Rachel Metz
Technology Review
June 6, 2013

Some efforts to replace traditional letter-and-number passwords rely on gestures, wearable devices, or biometrics. An approach in the works from research-and-development company SRI International and Stanford and Northwestern takes a different tack: passwords that you know but don’t know you know.

Patrick Lincoln, director of SRI’s computer science laboratory and a researcher on the project, calls this “rubber-hose resistant authentication” in reference to rubber-hose cryptanalysis, in which a user is coerced or physically forced to give up, say, the passcode to a secure building. Lincoln says the approach relies on implicit learning—the sort of learning that occurs through sheer repetition, such as learning to ride a bike, that the learner can’t verbally explain—to prevent passwords from being compromised.
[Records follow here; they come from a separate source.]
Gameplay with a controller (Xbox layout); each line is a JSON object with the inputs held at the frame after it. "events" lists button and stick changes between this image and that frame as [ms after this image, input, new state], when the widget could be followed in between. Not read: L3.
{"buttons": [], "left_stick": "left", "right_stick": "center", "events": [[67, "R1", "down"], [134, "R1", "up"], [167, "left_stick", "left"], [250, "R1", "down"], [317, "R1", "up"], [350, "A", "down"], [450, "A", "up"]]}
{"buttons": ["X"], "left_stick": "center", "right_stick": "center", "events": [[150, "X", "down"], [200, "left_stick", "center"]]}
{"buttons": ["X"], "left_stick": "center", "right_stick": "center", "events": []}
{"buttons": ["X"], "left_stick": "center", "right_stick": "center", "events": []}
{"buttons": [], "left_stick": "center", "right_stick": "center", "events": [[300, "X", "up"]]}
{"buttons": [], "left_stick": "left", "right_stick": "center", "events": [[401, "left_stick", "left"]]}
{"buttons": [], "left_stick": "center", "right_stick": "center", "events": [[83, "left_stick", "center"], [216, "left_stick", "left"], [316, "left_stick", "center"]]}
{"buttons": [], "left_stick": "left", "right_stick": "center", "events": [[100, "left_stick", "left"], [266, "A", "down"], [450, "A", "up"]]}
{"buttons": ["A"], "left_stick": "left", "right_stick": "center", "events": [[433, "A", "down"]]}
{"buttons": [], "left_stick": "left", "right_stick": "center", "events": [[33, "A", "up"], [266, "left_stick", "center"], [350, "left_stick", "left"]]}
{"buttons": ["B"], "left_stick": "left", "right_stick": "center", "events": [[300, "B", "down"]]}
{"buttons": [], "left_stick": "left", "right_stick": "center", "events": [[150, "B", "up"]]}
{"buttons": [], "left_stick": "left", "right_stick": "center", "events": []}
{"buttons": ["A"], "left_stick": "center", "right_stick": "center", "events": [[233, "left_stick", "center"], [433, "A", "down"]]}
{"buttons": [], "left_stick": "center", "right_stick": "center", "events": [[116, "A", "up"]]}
So far, the project has used a game interface, resembling a rudimentary version of Guitar Hero, that trains the user to enter a unique pattern. Users press a key, corresponding to a column, each time a falling ball hits the bottom of one of the columns, but because the sequence of falling balls changes each time, users can’t consciously determine what is their unique sequence, and what is simply added noise. Later, the user is authenticated by playing the game, which contains parts of the learned pattern, and the user’s superior skill at this task proves his or her identity.